Case Report Open Access
Copyright ©The Author(s) 2024. Published by Baishideng Publishing Group Inc. All rights reserved.
World J Psychiatry. Sep 19, 2024; 14(9): 1404-1410
Published online Sep 19, 2024. doi: 10.5498/wjp.v14.i9.1404
Effectiveness of anti-psychiatric treatment on visual and haptic perceptual disorder for a patient with Alzheimer’s disease: A case report
Ting Xu, Xi Mei, Zheng Zhao, Yue-Hong Liu, Cheng-Ying Zheng, Department of Psychiatry, Affiliated Kangning Hospital of Ningbo University, Ningbo 315201, Zhejiang Province, China
ORCID number: Xi Mei (0000-0002-5091-8747); Cheng-Ying Zheng (0009-0003-5778-6550).
Co-first authors: Ting Xu and Xi Mei.
Author contributions: Xu T, Zhao Z and Liu YH participated in patient management and follow-up and collected patient information; Mei X searched the literature for the case description and wrote the first draft of manuscript; Zheng CY revised the first draft and prepared the final manuscript; All authors are actively involved in all steps of the contribution.
Informed consent statement: Written informed consent was obtained from the patient and his legally authorized representative for the publication of this case report in accordance with the journal’s patient consent policy.
Conflict-of-interest statement: The authors declare that they have no conflict of interest.
CARE Checklist (2016) statement: The authors have read the CARE Checklist (2016), and the manuscript was prepared and revised according to the CARE Checklist (2016).
Open-Access: This article is an open-access article that was selected by an in-house editor and fully peer-reviewed by external reviewers.
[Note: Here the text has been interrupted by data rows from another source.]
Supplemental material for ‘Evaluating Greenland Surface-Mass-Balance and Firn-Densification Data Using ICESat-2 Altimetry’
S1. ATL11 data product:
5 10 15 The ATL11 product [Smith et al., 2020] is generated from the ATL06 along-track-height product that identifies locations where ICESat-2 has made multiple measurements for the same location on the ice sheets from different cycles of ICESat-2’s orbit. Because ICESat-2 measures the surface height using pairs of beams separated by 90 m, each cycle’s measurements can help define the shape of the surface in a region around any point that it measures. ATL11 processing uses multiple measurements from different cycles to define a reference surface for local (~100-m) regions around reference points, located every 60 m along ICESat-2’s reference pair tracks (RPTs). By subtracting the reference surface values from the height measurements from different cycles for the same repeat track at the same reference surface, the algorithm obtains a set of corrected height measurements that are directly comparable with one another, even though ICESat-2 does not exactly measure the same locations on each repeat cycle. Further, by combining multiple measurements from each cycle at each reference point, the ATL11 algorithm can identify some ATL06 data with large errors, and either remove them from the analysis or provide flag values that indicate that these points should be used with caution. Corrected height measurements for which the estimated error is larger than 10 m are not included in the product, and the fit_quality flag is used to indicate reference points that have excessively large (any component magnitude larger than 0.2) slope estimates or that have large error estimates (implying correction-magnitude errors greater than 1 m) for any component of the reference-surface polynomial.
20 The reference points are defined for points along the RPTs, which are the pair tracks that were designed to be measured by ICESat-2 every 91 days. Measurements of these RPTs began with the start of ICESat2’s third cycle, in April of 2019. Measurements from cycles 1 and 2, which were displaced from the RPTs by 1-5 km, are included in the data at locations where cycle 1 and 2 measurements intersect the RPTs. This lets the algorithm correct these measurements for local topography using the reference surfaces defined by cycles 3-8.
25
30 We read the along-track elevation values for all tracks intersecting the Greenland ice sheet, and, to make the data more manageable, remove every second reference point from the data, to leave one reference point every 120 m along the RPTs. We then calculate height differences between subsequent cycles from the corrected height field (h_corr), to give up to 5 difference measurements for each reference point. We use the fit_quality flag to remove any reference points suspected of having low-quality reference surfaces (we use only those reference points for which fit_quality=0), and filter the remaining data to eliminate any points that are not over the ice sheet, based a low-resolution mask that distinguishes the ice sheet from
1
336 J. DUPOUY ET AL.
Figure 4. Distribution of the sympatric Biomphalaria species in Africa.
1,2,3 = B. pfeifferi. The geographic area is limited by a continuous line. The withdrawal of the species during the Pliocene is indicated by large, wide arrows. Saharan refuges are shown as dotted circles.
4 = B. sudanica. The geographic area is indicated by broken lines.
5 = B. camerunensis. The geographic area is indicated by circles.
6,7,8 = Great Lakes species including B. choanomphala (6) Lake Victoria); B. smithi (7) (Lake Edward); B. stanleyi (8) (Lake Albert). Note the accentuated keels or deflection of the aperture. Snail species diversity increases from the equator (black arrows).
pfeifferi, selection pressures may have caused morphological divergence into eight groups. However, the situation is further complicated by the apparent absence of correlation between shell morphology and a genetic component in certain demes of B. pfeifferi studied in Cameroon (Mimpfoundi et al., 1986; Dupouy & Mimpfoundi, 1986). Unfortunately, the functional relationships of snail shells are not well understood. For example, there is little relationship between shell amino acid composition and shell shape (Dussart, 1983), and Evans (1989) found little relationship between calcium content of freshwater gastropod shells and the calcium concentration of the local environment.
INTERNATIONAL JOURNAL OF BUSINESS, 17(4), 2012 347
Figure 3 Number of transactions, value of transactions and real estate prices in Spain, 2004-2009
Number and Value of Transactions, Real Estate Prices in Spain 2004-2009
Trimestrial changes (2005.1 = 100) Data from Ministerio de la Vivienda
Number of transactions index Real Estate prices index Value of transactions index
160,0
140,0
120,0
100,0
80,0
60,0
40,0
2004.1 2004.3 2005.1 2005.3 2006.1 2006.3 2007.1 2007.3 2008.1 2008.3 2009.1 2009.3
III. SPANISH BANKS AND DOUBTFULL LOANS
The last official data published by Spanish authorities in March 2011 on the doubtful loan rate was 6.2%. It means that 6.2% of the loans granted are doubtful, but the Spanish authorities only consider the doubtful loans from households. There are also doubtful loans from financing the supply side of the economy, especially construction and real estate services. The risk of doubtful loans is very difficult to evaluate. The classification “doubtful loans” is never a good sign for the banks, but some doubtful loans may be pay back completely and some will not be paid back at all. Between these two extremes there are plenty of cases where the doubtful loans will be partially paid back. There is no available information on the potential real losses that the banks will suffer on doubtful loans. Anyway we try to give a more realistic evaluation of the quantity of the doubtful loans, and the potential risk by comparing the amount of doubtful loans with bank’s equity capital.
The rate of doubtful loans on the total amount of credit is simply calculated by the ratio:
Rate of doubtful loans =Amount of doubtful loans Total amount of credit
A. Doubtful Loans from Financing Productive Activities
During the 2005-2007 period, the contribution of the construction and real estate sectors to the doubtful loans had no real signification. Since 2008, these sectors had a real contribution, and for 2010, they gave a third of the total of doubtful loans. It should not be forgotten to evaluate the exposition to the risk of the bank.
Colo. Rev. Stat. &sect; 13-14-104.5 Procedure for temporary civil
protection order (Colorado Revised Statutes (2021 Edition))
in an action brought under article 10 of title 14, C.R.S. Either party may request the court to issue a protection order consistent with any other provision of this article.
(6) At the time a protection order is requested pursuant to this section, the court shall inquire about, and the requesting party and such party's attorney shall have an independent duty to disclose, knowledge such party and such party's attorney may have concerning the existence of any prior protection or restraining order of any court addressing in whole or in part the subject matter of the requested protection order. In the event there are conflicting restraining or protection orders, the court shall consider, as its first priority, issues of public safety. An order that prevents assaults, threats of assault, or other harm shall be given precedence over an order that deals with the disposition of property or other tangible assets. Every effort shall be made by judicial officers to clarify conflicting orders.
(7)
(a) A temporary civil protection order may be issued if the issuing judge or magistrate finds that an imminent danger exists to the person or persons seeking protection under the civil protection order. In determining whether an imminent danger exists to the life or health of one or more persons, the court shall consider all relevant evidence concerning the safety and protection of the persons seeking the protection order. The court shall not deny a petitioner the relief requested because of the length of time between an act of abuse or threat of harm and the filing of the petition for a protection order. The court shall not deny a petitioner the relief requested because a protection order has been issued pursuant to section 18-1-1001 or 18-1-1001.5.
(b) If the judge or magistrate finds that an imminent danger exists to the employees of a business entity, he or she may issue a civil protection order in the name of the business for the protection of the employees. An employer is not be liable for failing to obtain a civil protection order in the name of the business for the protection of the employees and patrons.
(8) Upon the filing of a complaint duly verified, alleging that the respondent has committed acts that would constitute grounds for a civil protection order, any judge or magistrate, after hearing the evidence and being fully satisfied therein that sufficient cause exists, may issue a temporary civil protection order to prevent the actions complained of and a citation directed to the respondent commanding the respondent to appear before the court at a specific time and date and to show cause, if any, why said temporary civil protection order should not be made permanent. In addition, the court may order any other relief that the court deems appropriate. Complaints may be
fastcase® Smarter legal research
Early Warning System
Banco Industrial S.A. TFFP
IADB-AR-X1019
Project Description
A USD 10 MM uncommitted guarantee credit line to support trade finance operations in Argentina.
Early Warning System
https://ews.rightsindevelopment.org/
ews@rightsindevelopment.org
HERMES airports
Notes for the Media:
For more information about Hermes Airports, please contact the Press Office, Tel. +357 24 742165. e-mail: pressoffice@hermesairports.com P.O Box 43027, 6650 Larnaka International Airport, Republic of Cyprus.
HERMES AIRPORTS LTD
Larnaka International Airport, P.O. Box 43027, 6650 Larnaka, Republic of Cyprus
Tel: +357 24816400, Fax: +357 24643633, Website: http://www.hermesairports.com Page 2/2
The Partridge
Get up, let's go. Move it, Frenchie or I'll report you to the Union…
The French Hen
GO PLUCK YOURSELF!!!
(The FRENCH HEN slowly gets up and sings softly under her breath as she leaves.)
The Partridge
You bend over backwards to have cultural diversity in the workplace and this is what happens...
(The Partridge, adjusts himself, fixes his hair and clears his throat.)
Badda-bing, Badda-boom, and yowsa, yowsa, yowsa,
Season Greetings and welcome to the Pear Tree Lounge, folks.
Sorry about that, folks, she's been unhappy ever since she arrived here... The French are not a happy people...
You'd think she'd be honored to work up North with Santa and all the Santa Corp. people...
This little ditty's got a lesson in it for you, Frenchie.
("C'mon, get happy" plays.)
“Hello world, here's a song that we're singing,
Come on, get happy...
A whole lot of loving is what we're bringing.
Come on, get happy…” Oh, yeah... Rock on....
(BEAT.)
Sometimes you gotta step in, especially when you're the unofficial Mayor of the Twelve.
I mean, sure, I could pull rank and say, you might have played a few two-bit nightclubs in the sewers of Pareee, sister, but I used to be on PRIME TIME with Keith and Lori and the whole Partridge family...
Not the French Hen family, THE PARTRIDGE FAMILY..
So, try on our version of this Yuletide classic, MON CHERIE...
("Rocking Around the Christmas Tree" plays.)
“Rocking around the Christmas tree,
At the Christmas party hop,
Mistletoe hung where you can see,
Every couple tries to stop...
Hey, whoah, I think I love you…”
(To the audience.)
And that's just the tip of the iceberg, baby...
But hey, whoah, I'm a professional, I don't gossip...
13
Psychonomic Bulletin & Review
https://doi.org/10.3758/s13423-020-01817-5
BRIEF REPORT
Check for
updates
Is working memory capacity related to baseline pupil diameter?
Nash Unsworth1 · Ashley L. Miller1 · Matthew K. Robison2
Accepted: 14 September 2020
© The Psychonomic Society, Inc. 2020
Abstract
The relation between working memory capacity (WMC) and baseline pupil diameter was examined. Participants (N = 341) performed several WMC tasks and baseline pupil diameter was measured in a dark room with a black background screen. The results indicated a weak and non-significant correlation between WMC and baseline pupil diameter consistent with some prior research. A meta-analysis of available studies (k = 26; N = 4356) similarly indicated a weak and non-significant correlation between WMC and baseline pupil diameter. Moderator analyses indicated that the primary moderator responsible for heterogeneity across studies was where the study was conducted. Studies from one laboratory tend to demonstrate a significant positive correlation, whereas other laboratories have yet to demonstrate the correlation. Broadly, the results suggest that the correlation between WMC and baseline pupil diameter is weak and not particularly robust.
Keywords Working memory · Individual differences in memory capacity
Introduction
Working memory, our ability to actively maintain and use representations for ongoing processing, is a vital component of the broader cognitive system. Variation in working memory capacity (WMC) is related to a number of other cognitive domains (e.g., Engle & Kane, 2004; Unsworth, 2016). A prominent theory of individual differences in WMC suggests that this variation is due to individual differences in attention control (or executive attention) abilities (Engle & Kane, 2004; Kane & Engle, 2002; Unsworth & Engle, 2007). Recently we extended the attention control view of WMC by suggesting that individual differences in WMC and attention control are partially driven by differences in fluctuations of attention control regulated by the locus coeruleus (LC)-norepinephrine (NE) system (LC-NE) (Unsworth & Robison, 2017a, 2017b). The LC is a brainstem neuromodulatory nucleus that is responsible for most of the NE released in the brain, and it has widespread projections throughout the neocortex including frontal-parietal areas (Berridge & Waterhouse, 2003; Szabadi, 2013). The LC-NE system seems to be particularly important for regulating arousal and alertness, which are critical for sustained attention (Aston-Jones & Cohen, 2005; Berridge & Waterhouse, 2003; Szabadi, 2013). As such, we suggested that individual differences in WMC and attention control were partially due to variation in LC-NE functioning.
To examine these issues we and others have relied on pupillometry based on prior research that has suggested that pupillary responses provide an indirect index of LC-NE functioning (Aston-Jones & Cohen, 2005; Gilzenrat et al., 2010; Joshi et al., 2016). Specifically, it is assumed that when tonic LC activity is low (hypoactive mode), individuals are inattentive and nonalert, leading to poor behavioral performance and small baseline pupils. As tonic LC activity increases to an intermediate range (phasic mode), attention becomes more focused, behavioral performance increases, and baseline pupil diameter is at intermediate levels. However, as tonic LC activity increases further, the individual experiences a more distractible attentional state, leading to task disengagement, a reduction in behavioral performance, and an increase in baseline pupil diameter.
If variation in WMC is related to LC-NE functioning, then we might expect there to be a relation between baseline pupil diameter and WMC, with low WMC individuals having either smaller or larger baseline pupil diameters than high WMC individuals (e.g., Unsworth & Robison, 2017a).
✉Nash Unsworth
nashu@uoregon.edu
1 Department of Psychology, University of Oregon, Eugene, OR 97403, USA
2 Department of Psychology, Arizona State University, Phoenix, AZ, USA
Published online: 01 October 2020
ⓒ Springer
It is distributed in accordance with the Creative Commons Attribution NonCommercial (CC BY-NC 4.0) license, which permits others to distribute, remix, adapt, build upon this work non-commercially, and license their derivative works on different terms, provided the original work is properly cited and the use is non-commercial. See: https://creativecommons.org/Licenses/by-nc/4.0/
Corresponding author: Cheng-Ying Zheng, BSc, Professor, Department of Psychiatry, Affiliated Kangning Hospital of Ningbo University, No. 1 Zhuangyu South Road, Zhenhai District, Ningbo 315201, Zhejiang Province, China. zhengchengying@126.com
Received: April 30, 2024
Revised: August 22, 2024
Accepted: August 30, 2024
Published online: September 19, 2024
Processing time: 134 Days and 0 Hours

Abstract
BACKGROUND

Perception is frequently impaired in patients with Alzheimer’s disease (AD). Several patients exhibit visual or haptic hallucinations.

CASE SUMMARY

A 71-year-old Chinese man presented with visual and haptic hallucinations he had been experiencing for 2 weeks. The clinical manifestations were the feeling of insects crawling and biting the limbs and geison. He looked for the insects while itching and scratching, which led to skin breakage on the limbs. He was treated with topical and anti-allergic drugs in several dermatology departments without any significant improvement. After admission, the patient was administered risperidone (0.5 mg) and duloxetine (2 mg/day). One week later, the dose of risperidone was increased to 2 mg/day, and that of duloxetine was increased to 60 mg/day. After 2 weeks of treatment, the patient’s sensation of insects crawling and biting disappeared, and his mood stabilized.

CONCLUSION

This patient manifested psychiatric behavioral symptoms caused by AD brain atrophy. It was important to re-evaluate the patient’s cognitive-psychological status when the patient repeatedly went to the hospital for treatment. Follow-up attention to cognitive function and the consideration of perceptual deficits as early manifestations of AD should be considered.

Key Words: Perceptual disorders; Visual hallucination; Haptic hallucination; Alzheimer’s disease; Anti-psychiatric treatment; Case report

Core Tip: Topical and anti-allergic drugs did not provide improvement. After admission the patient was diagnosed with psychiatric behavioral symptoms of brain atrophy due to Alzheimer’s disease. The patient was administered risperidone (0.5 mg) and duloxetine (2 mg/day). One week later, the dose of risperidone was increased to 2 mg/day, and that of duloxetine was increased to 60 mg/day. After 2 weeks of treatment the patient no longer had the sensation of insects biting a crawling and his mood stabilized.



INTRODUCTION

Perception includes visual, auditory, touch, and other perceptions[1]. Perception is frequently impaired in patients with Alzheimer’s disease (AD), which reduces their quality of life and complicates the evaluation of other cognitive deficits[2,3]. Changes in visuospatial perception can be detected in the early stages of AD[4]. Altered haptic/tactile perception is also observed in patients with mild cognitive impairment[5,6]. AD, accompanied by behavioral and psychological symptoms, can manifest with visual and haptic hallucinations[7]. The symptoms of visual and haptic hallucinations were as follows: Visual hallucination referred to the experience of visual images appearing in the absence of visual stimuli. The visual hallucinations are varied and the patients have fearful and disturbed emotions and avoidance behaviors. Haptic hallucinations were also known as cutaneous hallucinations. The patient feels some kind of abnormal sensation on the skin. Such as insects crawling, electric current passing, wind blowing, etc. Visual and haptic hallucinations are more common in schizophrenia and organic mental disorders. Patients with other types of dementia, including Lewy body dementia, also have hallucinations[8].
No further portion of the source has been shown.